Amazon adds ocean freight to the pieces of the shipping puzzle it controls - nh
https://techcrunch.com/2017/01/25/amazon-adds-ocean-freight-to-the-pieces-of-the-shipping-puzzle-it-controls/
======
inopinatus
"Amazon is a logistics company" is a common refrain. It's obviously a core
capability and essential to the journey from "bookshop" to "general purpose
two-sided global end-to-end fulfilment platform" via ships, drones, planes,
self-driving trucks, automated warehousing and so on.

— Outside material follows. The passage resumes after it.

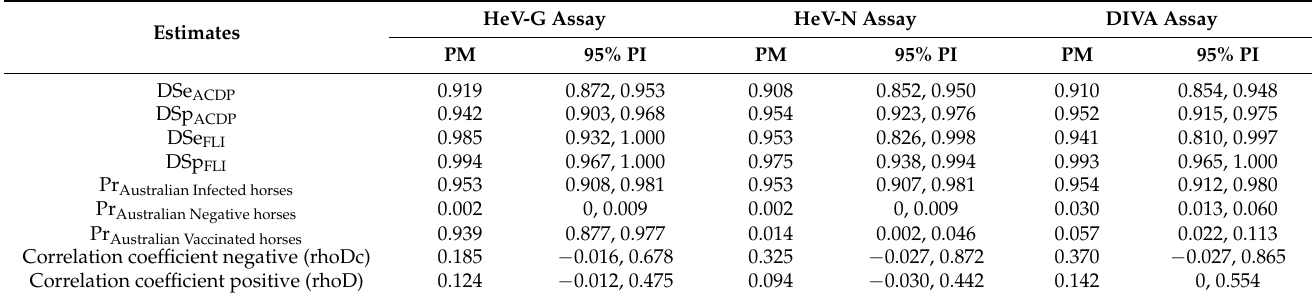
Table 4. Estimates of relative diagnostic sensitivity (DSe) and specificity (DSp), population prevalence and correlation coefficient for negatives and positive results, based on the BLCM for HeV-G, HeV-N, and the DIVA interpretations based on the two assays. (Pr—prevalence; PM—posterior median; 95% PI—95% posterior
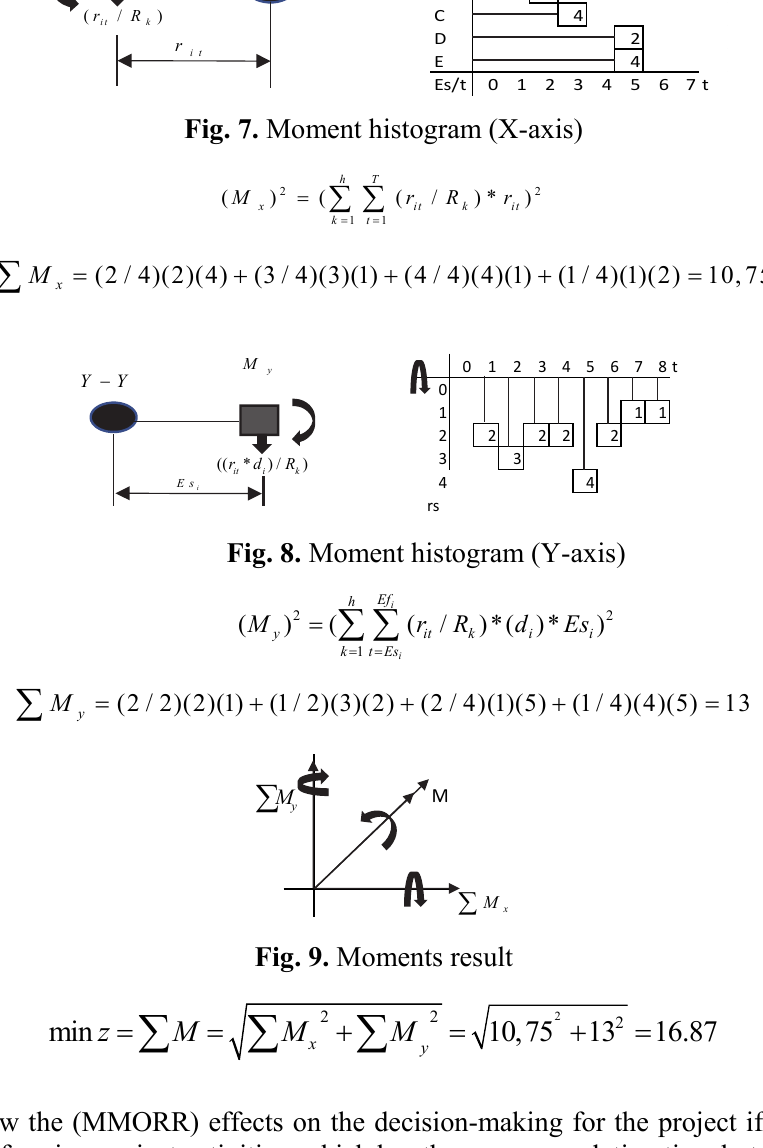
Fig. 7. Moment histogram (X-axis)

This is hardly a
surprise but it's still instructive to understand that AWS is also a logistics
monster.

There's a quote from James Hamilton from 2014, "Every day, AWS adds enough new
server capacity to support all of Amazon’s global infrastructure when it was a
$7B annual revenue enterprise (in 2004)." The actual number of facilities
elements, computing & storage units is not specified but, you know, it's
obviously _a lot_ , and that was three years ago. Imagine the supply chain &
logistics required for that constant growth. Layer on the step function of
adding each new region or AZ. Realise there's a lag between demand and
fulfilment, and consider the impact of failing to meet a demand projection
because something shipped late.

Every global public cloud probably shares similar concerns, but I think one
reason AWS got to be a first mover is the logistic capability burned into
Amazon's DNA.

obdisclosure: I'm ex-AWS, opinions are my own, all facts above are public.